> **Your assignment**:
Will you output all of the data below exactly, omitting the images?
━━━━━━━━━━
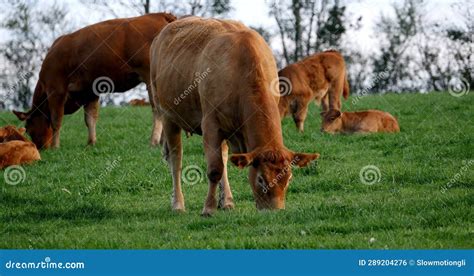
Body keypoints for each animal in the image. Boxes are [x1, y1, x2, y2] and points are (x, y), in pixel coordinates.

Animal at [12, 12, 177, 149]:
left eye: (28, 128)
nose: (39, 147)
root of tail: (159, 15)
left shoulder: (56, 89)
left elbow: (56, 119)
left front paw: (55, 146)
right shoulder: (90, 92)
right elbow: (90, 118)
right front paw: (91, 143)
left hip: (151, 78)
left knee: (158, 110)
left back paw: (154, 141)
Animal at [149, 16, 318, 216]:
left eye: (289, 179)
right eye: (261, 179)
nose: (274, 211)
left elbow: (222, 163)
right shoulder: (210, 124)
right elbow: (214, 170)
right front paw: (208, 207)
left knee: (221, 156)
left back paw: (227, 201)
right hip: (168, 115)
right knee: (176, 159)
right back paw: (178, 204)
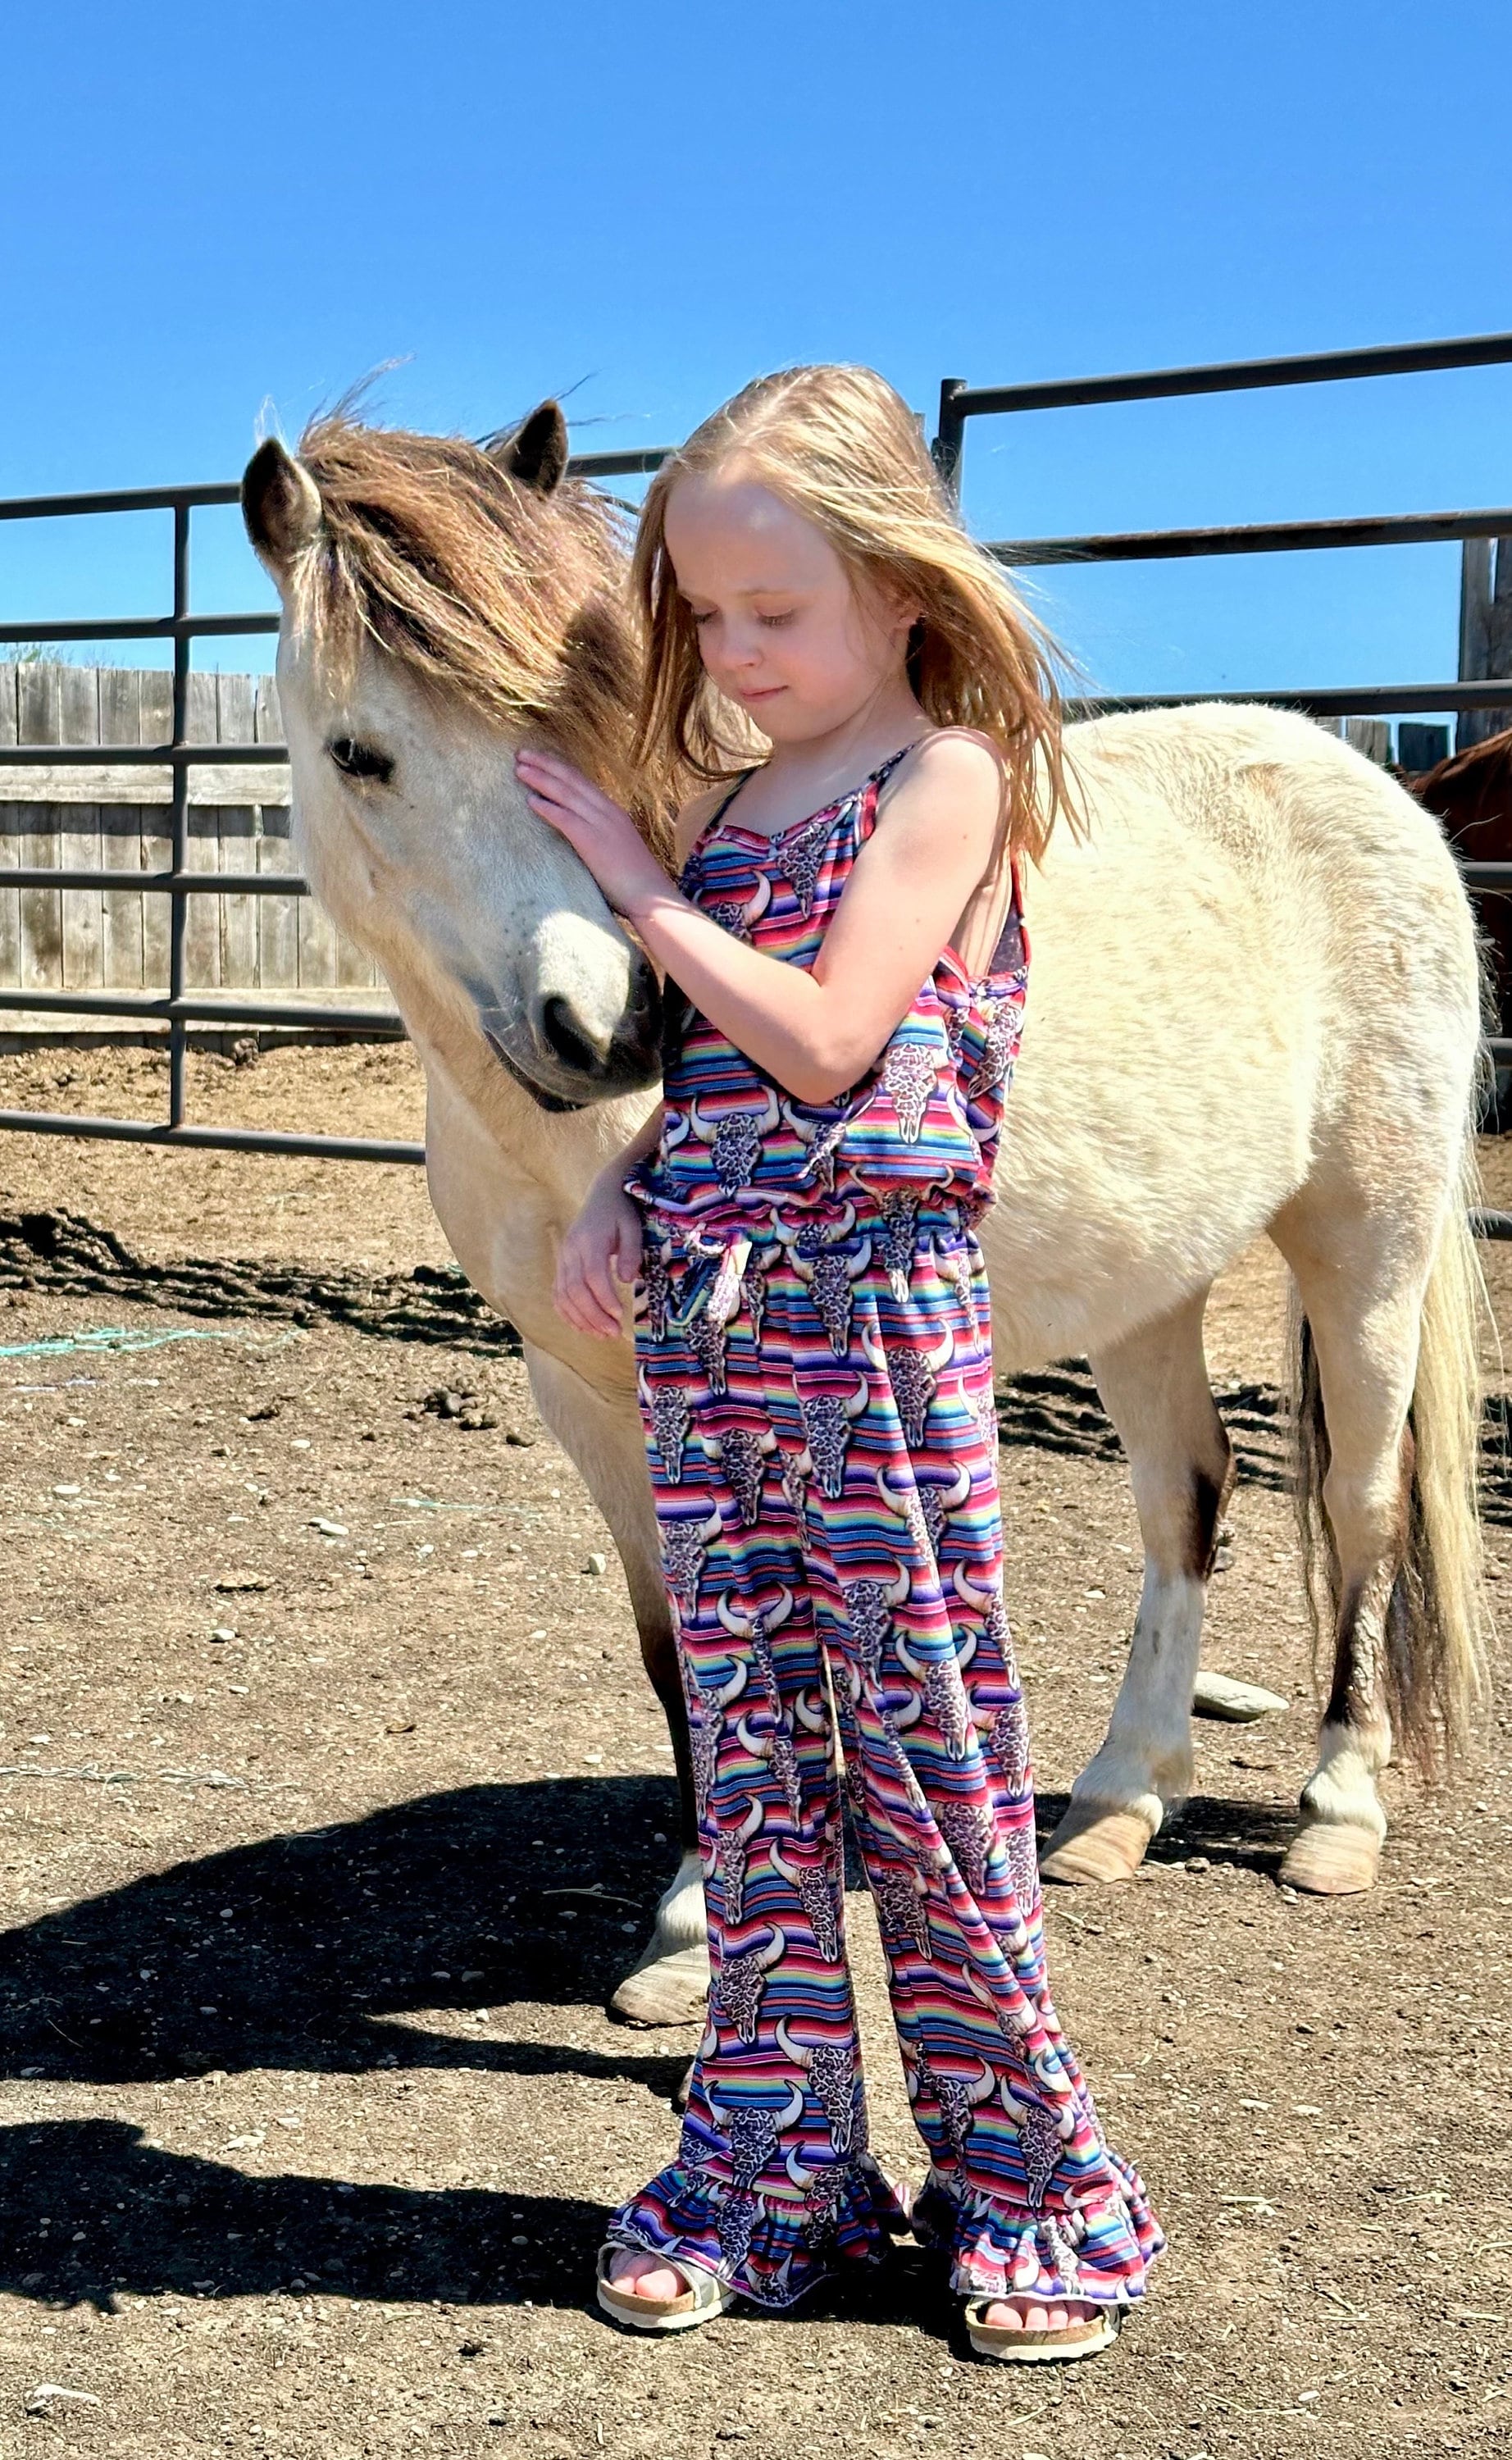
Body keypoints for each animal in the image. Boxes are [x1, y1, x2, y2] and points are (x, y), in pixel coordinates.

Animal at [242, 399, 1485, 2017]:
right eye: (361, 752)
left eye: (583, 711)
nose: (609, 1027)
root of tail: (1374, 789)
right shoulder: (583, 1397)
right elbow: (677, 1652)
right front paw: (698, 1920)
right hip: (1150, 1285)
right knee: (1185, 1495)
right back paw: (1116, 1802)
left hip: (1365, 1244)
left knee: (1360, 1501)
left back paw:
━━━━━━━━━━
> **Task solution**:
Body keypoints for each animal in the image. Boxes are [x1, y1, x2, y2] and points are (x, y), in pixel coordinates.

Animal at [12, 12, 177, 149]:
left eye: (28, 128)
nose: (39, 147)
root of tail: (159, 15)
left shoulder: (56, 89)
left elbow: (56, 119)
left front paw: (55, 146)
right shoulder: (90, 92)
right elbow: (90, 118)
right front paw: (91, 143)
left hip: (151, 78)
left knee: (158, 110)
left back paw: (154, 141)
Animal at [149, 16, 318, 216]:
left eye: (289, 179)
right eye: (261, 179)
nose: (274, 211)
left elbow: (222, 163)
right shoulder: (210, 124)
right elbow: (214, 170)
right front paw: (208, 207)
left knee: (221, 156)
left back paw: (227, 201)
right hip: (168, 115)
right knee: (176, 159)
right back paw: (178, 204)
Body keypoints for each animal in the image. Boxes are [x1, y1, x2, y2] and points are (x, y), in pixel coordinates.

Animal at [242, 399, 1485, 2017]:
right eye: (361, 752)
left eye: (583, 711)
nose: (609, 1027)
root of tail: (1374, 789)
right shoulder: (583, 1397)
right elbow: (677, 1652)
right front paw: (698, 1920)
right hip: (1150, 1285)
right knee: (1185, 1495)
right back paw: (1116, 1802)
left hip: (1365, 1244)
left knee: (1360, 1501)
left back paw:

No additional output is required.